Records: Begin

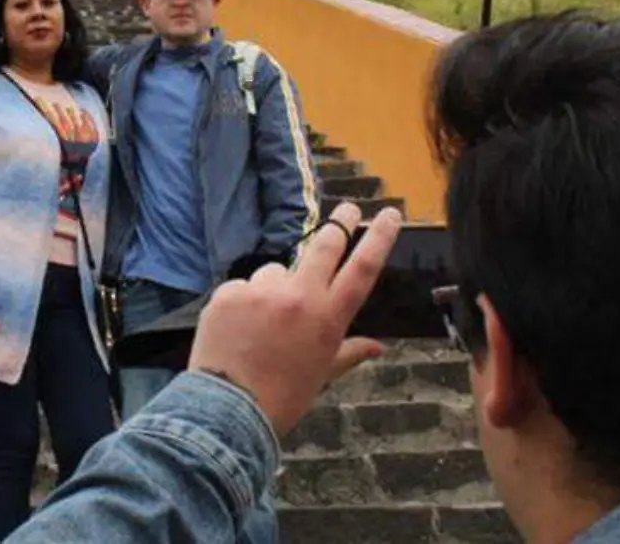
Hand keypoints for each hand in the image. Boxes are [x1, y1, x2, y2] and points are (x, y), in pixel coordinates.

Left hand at [189, 203, 401, 436]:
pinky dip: (245, 301)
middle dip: (340, 223)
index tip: (390, 214)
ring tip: (263, 323)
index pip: (362, 268)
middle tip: (347, 211)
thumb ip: (350, 352)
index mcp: (328, 318)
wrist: (229, 409)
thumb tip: (379, 346)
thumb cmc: (283, 396)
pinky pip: (243, 286)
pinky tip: (239, 329)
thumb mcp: (323, 374)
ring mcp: (262, 291)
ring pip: (276, 271)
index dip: (379, 237)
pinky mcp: (229, 292)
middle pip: (325, 245)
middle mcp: (299, 296)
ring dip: (276, 286)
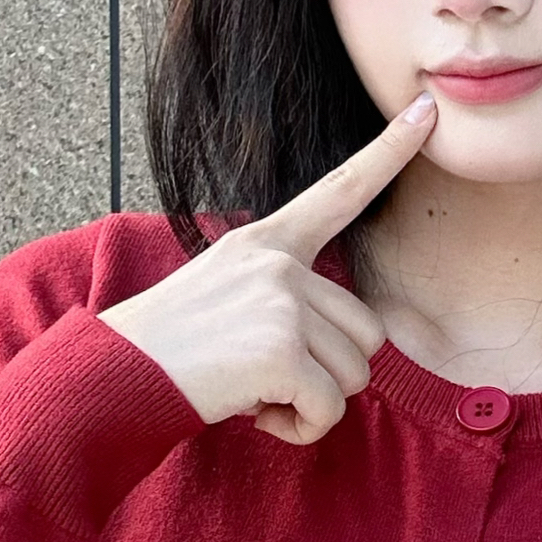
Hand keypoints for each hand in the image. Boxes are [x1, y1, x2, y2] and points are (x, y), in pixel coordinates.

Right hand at [97, 91, 435, 444]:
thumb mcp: (227, 294)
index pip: (339, 191)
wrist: (114, 374)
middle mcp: (280, 264)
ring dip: (311, 402)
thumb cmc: (171, 348)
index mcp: (267, 241)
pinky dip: (300, 428)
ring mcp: (283, 303)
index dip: (388, 152)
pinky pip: (328, 409)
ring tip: (254, 390)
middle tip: (265, 374)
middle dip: (328, 372)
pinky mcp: (283, 351)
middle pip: (366, 333)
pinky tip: (256, 413)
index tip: (427, 112)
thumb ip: (286, 297)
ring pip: (353, 375)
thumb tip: (345, 344)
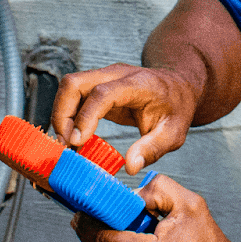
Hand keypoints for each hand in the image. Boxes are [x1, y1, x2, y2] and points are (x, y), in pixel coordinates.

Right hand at [51, 63, 200, 173]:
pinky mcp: (98, 85)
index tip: (78, 142)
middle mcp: (116, 75)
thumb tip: (130, 166)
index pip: (103, 93)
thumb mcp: (173, 133)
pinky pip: (73, 95)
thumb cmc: (176, 109)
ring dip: (61, 115)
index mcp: (137, 84)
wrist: (179, 87)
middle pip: (74, 83)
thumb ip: (152, 149)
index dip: (86, 116)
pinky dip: (67, 115)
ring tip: (66, 144)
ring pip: (69, 87)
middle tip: (65, 145)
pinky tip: (72, 137)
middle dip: (62, 114)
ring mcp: (105, 77)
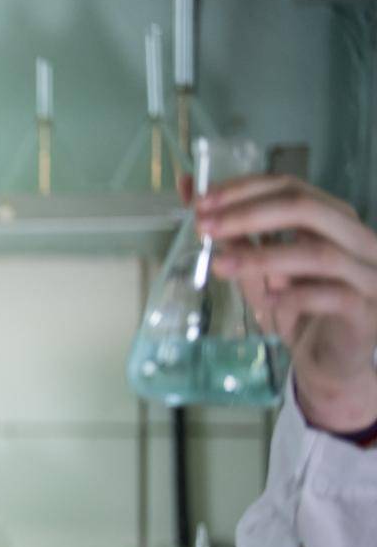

Records: End

*Activity:*
Copy all the lines above that hold the string "pinky".

*Completed exercise:*
pinky dip: (245, 301)
pinky pip: (243, 286)
pinky tip: (239, 329)
pinky mcp: (229, 292)
pinky dip: (300, 428)
pinky pip: (328, 409)
pinky mcp: (283, 351)
pinky tip: (256, 413)
pinky mcp: (98, 85)
pinky pip: (73, 95)
pinky dip: (67, 115)
pinky tip: (72, 137)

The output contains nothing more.